Cavanaugh et al. [22] demonstrated a strong association between PSA levels and BR, CSM, and OM. Alcantara et al. [15] identified nPSA12 (≤ 2 versus > 2 ng/mL) as an early predictor of BF, DM, and mortality, independent of RT dose and outcome determinants after RT. 10-year DM rates for nPSA12 ≤ 2 versus > 2 ng/mL were 4% versus 19% (P < 0.0001). Ray et al. [14] a total of 4839 patients were treated for Stage T1-T2 prostate cancer with RT and without hormone therapy. 8-year rate of PSA-DFS, DMFS, and OS in patients with a trough PSA12 (≤ 2.0 ng/mL or > 2 ng/mL) 55%, 95% and 73% respectively or 40%, 88% and 69% respectively. In the study of Ogawa et al. [23] 84 patients with localized prostate cancer were treated with RT and hormone therapy. 3-year PFS rate in patients with nPSA12 levels < 0.5 ng/mL and patients with nPSA12 levels ≥ 0.5 ng/mL were 96% and 44%, respectively (p < 0.0001). In this study, for nPSA12 (≤ 0.06 ng/mL or > 0.06 ng/mL), the 8 year incidences of PCSM and BRFS were 91.1%, 92% respectively or 83.2%, 65.9% respectively. We found that nPSA12 was an independent predictor for PCMS, BRFS in intermediate- and high-risk prostate cancer patients after ADT and EBRT.

The clinical usefulness of pelvic irradiation in patients with a high risk of lymph node metastasis remains controversial. In this study, we found that pelvic irradiation worsened patient survival. Patients with high risk and receiving pelvic RT may have poorer survival as they have a more locally advanced stage. For this reason, PCSM at intermediate risk prostate cancer patients was 94.6%-81.1% at 10–15 years, while it was 83.8%-70.8% at high risk prostate cancer patients (p = 0.04). In addition, Prostate cancer is more common among the elderly, especially in older men with comorbidities. Here, we found that comorbidities were the cause of approximately 70% of all deaths.

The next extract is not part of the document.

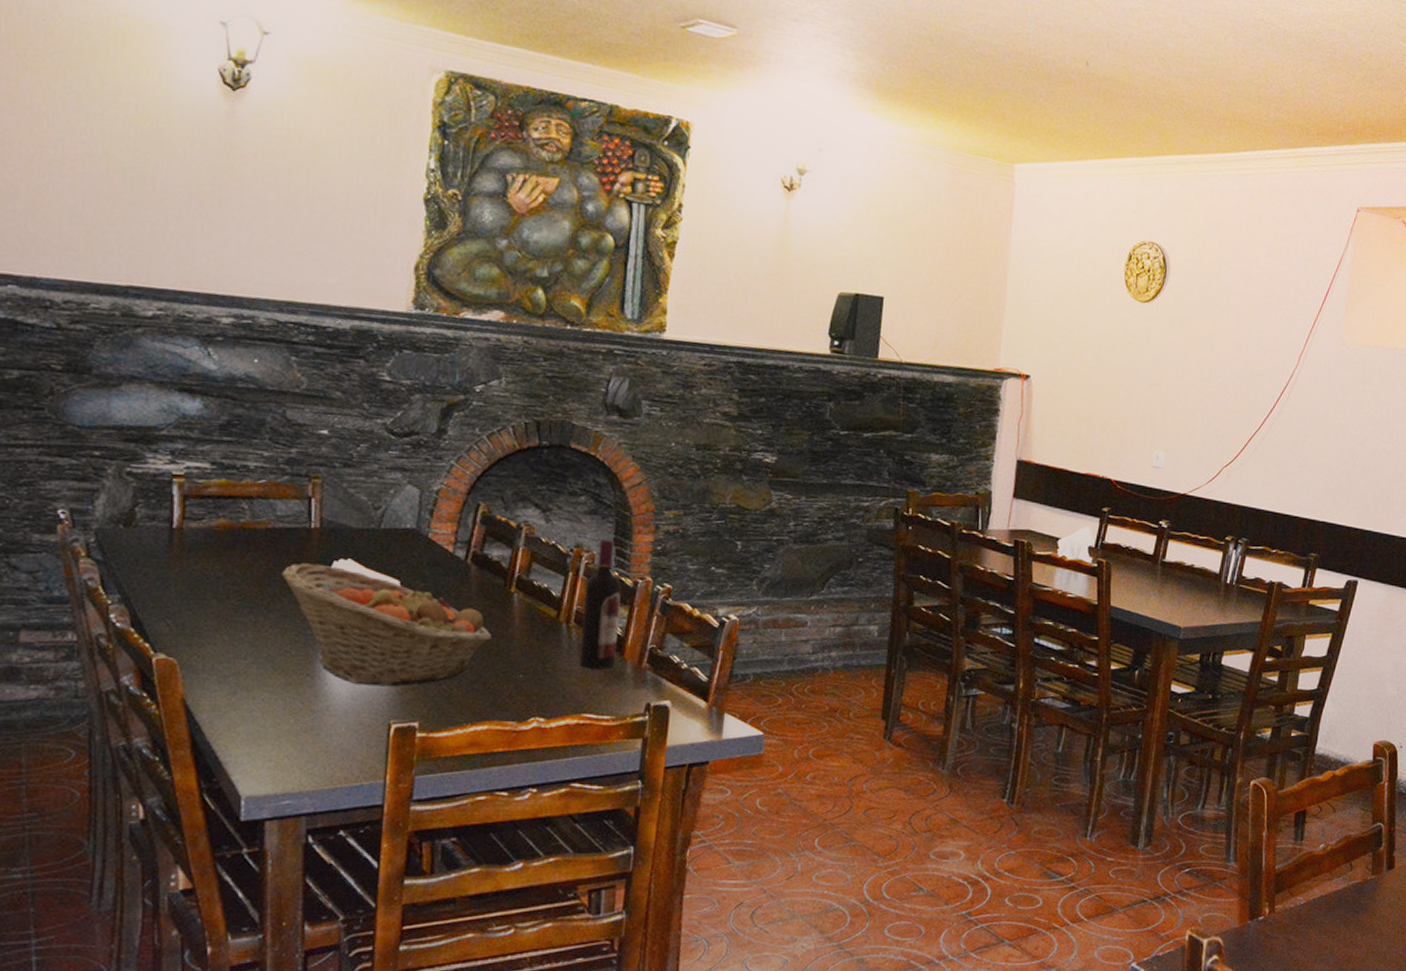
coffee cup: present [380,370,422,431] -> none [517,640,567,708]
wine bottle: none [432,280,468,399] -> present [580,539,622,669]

Numerous randomized studies have shown that the combination of prolonged hormone therapy (1–3 years) with RT may benefit high risk prostate cancer patients. In this study, we found that hormone therapy for more than 3 years led to worse PCSM. This can be explained by the fact that these patients are very high risk patients.

Conclusion

In conclusion, our findings suggest that nPSA12 levels of > 0.06 ng/mL within 12 months after ADT and EBRT may be a useful prognostic factor of worse survival outcomes in intermediate- and high-risk prostate cancer patients.